The "Milkshake Test"

Thursday, November 10, 2011

From the man who brought us the term "disruptive technology" comes another colorful term, the "milkshake test", which he uses as an aid to understanding how some new innovations succeed, while others fail. The term comes from a partially made-up example of a restaurant chain figuring out how to improve milkshake sales after first looking at why milk shakes were selling so well, often as whole orders) during the morning commute. Slate then goes on to consider several market hits and flops -- like "Second Life," its point of departure -- by considering what the milkshake example teaches us.

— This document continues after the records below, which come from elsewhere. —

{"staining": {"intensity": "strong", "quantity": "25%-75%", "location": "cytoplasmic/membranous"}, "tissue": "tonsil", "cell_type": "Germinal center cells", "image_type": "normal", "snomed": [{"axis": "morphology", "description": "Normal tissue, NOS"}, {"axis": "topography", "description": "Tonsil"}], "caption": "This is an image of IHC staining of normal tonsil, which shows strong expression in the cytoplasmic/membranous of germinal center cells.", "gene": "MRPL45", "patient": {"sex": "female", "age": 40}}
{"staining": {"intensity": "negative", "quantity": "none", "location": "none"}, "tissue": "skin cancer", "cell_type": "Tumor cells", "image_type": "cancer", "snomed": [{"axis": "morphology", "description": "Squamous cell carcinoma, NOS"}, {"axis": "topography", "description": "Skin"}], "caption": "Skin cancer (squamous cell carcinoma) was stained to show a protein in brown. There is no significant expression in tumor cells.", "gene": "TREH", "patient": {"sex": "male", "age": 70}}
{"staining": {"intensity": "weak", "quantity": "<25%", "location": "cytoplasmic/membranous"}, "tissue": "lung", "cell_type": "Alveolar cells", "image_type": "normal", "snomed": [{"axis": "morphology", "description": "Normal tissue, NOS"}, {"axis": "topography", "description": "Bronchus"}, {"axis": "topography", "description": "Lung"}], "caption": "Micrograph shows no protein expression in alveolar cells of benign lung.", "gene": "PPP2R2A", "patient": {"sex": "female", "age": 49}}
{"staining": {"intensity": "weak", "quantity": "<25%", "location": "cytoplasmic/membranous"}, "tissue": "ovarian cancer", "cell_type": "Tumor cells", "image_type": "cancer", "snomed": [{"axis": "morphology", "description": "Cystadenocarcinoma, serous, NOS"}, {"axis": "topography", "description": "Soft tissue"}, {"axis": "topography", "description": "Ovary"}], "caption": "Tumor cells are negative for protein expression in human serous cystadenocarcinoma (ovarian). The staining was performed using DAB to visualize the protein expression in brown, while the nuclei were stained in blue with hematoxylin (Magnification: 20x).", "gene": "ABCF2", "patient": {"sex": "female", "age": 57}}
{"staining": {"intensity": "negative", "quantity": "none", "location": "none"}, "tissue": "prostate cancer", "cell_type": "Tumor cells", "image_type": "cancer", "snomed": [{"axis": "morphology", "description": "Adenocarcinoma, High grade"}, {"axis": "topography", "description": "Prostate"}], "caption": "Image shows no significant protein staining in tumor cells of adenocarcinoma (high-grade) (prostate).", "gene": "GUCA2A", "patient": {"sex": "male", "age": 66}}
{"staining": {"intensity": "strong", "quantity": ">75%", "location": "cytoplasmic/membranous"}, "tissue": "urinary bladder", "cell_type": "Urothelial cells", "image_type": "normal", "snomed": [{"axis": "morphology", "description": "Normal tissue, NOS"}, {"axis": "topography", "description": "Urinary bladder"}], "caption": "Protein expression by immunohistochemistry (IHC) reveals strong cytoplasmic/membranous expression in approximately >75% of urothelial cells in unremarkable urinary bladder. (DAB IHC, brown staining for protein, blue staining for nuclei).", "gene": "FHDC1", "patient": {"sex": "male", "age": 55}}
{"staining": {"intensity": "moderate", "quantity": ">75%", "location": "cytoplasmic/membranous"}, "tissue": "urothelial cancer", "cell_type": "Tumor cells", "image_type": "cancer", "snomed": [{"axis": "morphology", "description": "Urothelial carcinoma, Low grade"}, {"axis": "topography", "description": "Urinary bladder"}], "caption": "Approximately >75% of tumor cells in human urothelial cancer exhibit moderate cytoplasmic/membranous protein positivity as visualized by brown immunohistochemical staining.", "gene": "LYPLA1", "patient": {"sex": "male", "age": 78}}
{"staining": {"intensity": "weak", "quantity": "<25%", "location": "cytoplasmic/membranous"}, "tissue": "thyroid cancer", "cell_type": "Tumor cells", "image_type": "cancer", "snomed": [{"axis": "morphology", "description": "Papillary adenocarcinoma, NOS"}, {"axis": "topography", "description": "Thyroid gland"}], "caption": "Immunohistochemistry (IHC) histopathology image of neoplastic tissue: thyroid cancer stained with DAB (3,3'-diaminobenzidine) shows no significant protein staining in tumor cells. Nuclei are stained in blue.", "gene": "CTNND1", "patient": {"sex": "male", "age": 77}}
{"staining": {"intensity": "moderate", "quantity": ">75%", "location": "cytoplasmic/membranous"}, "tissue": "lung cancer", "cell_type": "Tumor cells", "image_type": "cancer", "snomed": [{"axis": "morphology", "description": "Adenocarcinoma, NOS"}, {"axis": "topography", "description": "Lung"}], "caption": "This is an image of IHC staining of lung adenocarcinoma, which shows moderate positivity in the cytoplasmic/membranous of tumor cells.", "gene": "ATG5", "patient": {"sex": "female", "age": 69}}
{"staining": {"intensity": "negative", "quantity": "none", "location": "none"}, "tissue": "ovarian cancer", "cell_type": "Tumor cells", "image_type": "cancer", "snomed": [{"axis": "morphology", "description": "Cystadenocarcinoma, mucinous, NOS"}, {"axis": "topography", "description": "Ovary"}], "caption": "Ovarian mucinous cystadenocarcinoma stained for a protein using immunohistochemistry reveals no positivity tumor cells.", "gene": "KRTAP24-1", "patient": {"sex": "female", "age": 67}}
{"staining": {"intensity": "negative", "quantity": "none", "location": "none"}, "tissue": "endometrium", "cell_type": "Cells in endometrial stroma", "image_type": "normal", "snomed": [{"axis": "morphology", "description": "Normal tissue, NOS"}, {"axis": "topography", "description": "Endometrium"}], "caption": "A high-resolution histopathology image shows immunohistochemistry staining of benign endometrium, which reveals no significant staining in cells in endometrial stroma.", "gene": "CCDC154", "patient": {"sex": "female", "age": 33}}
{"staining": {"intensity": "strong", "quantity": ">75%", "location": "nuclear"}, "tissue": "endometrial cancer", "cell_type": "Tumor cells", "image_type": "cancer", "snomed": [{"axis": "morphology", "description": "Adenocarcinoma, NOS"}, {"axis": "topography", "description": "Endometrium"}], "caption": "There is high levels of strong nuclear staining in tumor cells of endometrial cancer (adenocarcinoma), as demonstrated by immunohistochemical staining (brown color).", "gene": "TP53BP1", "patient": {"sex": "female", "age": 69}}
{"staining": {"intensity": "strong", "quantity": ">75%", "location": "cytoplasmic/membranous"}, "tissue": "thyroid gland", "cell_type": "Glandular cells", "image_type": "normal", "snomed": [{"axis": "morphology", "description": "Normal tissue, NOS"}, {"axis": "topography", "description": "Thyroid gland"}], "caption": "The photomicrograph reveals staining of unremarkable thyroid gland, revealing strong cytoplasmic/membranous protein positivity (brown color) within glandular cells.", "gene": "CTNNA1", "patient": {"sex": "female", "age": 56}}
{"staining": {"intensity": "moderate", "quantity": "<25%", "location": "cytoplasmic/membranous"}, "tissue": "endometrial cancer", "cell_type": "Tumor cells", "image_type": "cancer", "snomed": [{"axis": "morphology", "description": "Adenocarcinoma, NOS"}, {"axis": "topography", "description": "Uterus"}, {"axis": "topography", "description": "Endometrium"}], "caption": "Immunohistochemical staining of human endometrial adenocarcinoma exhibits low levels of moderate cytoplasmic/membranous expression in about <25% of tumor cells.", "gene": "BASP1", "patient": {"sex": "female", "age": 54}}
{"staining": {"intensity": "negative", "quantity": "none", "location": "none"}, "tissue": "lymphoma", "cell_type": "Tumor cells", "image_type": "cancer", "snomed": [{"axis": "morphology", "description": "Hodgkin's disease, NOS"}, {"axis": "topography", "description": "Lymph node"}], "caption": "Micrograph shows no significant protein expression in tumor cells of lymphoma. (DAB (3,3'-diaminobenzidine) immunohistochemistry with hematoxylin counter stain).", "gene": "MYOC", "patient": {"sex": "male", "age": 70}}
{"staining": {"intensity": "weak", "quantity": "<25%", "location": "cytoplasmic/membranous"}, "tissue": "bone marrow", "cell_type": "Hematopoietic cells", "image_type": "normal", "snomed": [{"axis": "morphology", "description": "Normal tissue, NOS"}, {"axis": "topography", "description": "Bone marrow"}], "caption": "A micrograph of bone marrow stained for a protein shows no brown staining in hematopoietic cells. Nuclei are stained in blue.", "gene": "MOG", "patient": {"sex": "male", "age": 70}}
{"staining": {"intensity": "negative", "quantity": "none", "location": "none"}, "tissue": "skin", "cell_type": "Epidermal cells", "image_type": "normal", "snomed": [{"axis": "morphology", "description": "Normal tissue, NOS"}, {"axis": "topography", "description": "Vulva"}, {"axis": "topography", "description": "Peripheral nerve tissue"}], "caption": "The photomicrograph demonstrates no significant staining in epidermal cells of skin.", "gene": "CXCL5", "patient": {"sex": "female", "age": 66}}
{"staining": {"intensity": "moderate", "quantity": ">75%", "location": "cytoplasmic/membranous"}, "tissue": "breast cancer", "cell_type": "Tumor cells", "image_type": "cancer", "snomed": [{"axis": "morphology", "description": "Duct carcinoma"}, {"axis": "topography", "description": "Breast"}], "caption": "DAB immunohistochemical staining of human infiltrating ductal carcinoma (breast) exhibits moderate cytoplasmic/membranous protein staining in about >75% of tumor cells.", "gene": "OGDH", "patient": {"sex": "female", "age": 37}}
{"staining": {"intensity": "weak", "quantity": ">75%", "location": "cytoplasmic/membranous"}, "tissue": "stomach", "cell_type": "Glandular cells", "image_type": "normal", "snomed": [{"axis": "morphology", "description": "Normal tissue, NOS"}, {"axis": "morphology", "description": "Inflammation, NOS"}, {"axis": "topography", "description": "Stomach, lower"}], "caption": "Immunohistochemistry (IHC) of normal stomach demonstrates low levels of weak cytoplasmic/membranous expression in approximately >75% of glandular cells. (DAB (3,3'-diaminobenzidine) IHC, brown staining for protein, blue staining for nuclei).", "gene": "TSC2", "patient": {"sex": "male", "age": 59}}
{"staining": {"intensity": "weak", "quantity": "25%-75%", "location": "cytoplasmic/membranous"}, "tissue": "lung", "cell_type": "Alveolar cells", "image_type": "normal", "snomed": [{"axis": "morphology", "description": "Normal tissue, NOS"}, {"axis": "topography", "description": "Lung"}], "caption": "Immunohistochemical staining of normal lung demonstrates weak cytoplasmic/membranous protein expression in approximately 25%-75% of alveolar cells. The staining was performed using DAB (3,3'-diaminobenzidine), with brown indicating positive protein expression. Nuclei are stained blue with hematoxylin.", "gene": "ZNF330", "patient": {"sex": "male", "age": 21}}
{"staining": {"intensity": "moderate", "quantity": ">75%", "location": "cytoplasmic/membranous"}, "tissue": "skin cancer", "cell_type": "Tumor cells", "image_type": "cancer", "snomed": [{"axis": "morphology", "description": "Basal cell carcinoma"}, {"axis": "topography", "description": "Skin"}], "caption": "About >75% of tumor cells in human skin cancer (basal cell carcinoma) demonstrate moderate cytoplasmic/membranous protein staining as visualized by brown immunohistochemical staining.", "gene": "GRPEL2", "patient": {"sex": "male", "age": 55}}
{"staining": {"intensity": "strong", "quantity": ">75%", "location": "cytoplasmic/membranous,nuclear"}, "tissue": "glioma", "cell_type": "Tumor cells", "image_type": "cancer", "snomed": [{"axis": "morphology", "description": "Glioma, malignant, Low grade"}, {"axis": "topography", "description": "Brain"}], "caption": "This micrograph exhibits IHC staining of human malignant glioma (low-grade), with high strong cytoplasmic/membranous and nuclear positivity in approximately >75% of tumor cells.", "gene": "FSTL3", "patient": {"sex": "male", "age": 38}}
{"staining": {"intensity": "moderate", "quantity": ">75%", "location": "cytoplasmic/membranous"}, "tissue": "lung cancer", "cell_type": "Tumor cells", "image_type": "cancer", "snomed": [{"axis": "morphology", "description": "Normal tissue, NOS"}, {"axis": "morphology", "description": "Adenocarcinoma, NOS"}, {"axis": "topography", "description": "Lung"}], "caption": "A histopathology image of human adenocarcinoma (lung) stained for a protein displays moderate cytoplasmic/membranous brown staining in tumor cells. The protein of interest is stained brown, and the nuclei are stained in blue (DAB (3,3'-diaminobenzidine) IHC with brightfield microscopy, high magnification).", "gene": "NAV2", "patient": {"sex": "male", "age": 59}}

[W]hen you evaluate the next big thing, ask the [Clay] Christensen question: What job is it designed to do? Most successful innovations perform a clear duty. When we craved on-the-go access to our music collections, we hired the iPod. When we needed quick and effective searches, we hired Google. And looking ahead, it’s easy to see the job that Square will perform: giving people an easy, inexpensive way to collect money in the offline world. [link dropped]
The flops show us that having an unclear mission -- or performing a clear mission poorly -- can doom a product. Nevertheless, "Christensen’s test calls correctly about a half-dozen of the big technology hype cycles of the last 20 years," making it fail as a predictive tool. One suspects that some innovation, entailing the satisfaction of a need customers don't know they have or don't think can be filled, will continue to fly under the radar of prognosticators every time.